(HOW TO COMPLETE THIS TASK): Can you find the lines of the listing that include "casing" and copy every one?

(PROVIDED DATA):
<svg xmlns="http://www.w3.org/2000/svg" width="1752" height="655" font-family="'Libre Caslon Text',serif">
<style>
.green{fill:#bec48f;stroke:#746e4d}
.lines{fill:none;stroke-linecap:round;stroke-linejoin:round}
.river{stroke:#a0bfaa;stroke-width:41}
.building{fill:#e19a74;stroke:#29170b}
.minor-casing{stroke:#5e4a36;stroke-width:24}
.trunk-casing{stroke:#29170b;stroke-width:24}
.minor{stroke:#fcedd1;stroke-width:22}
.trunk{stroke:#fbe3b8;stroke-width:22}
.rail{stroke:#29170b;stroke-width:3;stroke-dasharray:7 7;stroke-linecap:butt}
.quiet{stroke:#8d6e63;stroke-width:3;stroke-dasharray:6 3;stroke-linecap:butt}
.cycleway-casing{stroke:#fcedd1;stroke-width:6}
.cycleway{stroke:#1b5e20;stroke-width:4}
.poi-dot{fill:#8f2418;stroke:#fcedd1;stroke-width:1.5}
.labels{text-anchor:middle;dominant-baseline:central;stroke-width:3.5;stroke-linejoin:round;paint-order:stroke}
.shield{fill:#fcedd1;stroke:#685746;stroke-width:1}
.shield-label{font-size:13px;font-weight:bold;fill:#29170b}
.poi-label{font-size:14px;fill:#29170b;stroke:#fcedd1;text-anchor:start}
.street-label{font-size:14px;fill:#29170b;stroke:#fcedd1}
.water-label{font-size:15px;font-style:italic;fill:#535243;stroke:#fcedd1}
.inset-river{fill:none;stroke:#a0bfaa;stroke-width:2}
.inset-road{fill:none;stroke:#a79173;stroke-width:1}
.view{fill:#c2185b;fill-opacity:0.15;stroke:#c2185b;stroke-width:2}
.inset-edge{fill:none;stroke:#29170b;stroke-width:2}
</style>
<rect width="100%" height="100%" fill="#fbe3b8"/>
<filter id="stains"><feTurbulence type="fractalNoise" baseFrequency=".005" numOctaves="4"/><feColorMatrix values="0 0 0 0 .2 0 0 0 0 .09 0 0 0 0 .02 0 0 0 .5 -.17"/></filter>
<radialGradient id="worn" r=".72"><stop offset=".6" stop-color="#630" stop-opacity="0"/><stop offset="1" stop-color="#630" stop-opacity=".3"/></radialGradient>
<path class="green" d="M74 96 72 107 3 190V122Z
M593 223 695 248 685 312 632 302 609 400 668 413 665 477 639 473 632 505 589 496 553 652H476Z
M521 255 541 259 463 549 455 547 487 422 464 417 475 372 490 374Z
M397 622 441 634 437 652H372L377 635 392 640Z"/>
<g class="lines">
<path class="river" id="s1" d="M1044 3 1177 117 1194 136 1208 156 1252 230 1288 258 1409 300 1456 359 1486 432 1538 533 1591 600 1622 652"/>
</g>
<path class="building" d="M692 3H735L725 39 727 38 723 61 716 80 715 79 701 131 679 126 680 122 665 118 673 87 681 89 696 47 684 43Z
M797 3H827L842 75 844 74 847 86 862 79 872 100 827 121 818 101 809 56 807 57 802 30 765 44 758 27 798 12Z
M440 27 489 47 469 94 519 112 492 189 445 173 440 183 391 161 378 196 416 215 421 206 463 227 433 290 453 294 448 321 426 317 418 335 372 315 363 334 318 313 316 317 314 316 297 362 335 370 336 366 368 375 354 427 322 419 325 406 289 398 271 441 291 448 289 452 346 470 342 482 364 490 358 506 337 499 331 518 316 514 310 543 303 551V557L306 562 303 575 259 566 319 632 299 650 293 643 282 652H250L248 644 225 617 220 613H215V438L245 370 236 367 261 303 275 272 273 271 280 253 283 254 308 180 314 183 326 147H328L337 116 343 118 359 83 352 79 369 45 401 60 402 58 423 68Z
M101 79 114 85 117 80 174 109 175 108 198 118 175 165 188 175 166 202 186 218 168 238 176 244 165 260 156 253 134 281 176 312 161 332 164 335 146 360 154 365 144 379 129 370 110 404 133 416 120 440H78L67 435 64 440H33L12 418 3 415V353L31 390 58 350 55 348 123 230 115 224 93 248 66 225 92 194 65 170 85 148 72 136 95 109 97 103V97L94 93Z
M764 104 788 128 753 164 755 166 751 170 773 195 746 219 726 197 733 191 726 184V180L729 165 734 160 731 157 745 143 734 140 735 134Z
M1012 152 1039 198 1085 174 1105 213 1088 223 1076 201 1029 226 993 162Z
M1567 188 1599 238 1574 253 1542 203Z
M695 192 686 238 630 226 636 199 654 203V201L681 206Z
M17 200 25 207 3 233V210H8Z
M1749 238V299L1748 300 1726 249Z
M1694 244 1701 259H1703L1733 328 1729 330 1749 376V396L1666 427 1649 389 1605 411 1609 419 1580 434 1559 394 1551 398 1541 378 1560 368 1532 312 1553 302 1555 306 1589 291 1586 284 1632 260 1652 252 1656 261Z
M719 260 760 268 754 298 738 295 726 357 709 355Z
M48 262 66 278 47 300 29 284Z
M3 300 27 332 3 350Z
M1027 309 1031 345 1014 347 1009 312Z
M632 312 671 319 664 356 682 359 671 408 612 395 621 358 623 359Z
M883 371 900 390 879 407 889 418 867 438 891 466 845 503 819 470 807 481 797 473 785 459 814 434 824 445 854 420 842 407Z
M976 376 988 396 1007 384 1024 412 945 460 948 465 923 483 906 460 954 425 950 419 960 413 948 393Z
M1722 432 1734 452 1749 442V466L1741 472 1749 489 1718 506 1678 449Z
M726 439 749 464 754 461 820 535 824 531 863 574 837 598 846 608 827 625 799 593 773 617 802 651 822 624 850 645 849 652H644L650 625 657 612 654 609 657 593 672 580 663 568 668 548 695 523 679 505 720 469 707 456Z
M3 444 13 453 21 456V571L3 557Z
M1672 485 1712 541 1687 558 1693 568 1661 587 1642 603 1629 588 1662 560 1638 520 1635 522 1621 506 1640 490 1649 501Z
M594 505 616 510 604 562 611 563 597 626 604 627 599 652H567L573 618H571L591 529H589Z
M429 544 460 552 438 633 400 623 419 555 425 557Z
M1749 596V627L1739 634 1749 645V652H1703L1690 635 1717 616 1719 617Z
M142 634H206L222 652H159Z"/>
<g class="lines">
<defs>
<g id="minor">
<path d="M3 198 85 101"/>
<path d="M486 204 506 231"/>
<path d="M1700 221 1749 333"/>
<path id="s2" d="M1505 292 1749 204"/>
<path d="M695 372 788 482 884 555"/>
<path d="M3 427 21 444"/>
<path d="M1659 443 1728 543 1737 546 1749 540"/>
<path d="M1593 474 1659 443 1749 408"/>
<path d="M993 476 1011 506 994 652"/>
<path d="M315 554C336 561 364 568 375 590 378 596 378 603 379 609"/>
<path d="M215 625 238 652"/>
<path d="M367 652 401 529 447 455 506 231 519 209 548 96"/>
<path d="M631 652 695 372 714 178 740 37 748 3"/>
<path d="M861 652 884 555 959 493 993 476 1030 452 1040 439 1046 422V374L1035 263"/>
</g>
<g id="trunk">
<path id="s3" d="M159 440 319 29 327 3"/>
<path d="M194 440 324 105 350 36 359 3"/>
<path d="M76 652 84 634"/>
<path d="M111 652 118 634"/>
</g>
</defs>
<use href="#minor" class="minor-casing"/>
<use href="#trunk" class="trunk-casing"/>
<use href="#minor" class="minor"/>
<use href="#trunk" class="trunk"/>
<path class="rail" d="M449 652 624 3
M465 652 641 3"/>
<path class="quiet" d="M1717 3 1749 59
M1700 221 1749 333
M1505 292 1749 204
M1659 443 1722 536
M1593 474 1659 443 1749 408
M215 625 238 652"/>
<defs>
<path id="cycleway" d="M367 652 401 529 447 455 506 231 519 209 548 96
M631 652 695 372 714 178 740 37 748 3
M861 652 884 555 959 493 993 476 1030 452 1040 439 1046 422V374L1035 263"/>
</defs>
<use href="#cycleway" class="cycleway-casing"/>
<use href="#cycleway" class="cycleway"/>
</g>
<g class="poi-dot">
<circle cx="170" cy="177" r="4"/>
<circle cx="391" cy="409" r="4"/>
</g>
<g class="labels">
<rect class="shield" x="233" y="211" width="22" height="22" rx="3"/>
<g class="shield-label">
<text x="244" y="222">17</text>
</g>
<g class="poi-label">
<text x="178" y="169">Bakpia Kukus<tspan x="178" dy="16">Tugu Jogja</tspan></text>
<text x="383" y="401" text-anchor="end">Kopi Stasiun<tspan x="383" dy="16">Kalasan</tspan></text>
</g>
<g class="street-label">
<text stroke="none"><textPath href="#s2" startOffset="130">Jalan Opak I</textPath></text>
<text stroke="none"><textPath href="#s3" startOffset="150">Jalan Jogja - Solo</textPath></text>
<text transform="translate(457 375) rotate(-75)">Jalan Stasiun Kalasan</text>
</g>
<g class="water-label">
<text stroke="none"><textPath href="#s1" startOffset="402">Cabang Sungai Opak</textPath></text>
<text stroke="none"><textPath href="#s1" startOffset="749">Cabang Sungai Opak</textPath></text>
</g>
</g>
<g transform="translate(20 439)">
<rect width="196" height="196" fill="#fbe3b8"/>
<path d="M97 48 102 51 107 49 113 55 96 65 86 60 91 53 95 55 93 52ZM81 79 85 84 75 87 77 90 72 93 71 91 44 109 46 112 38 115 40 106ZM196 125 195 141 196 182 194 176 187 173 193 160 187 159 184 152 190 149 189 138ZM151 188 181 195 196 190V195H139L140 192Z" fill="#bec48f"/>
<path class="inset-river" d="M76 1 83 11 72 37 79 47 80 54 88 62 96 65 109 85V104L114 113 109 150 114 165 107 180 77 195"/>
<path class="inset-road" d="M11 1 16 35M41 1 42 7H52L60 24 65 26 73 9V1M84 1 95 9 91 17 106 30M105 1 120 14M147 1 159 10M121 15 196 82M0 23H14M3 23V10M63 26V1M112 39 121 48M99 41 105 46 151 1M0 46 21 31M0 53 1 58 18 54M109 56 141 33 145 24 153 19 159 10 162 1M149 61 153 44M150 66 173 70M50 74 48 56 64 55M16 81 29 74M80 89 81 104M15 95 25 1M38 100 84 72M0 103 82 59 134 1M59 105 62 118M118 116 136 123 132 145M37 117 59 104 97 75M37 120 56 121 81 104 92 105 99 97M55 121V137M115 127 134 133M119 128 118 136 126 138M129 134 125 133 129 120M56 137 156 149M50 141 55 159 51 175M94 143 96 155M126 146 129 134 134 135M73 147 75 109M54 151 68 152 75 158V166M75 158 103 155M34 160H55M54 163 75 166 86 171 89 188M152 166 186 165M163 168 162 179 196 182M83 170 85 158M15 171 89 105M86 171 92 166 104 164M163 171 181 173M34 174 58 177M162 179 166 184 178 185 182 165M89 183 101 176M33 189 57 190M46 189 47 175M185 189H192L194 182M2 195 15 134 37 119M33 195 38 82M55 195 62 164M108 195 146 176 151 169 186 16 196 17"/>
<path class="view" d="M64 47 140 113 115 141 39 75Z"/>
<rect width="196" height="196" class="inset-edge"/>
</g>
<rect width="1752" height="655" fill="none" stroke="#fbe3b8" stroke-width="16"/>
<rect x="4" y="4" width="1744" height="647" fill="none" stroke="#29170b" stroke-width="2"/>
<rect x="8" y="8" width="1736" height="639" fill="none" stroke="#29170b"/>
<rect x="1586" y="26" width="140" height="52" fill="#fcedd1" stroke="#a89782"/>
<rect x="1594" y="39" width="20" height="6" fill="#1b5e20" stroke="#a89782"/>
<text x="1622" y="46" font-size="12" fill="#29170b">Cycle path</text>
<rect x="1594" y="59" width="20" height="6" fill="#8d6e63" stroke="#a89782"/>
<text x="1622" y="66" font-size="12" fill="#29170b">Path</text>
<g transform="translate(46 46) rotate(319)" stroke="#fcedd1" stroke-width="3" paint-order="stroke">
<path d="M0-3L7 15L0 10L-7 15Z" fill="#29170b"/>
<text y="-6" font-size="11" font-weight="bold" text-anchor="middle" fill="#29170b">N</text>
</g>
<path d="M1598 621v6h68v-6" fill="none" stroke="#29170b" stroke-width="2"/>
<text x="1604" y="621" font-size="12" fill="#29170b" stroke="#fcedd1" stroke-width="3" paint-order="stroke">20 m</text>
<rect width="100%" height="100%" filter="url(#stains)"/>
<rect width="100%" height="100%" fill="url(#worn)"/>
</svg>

(RESULT OF THE EXERCISE):
.minor-casing{stroke:#5e4a36;stroke-width:24}
.trunk-casing{stroke:#29170b;stroke-width:24}
.cycleway-casing{stroke:#fcedd1;stroke-width:6}
<use href="#minor" class="minor-casing"/>
<use href="#trunk" class="trunk-casing"/>
<use href="#cycleway" class="cycleway-casing"/>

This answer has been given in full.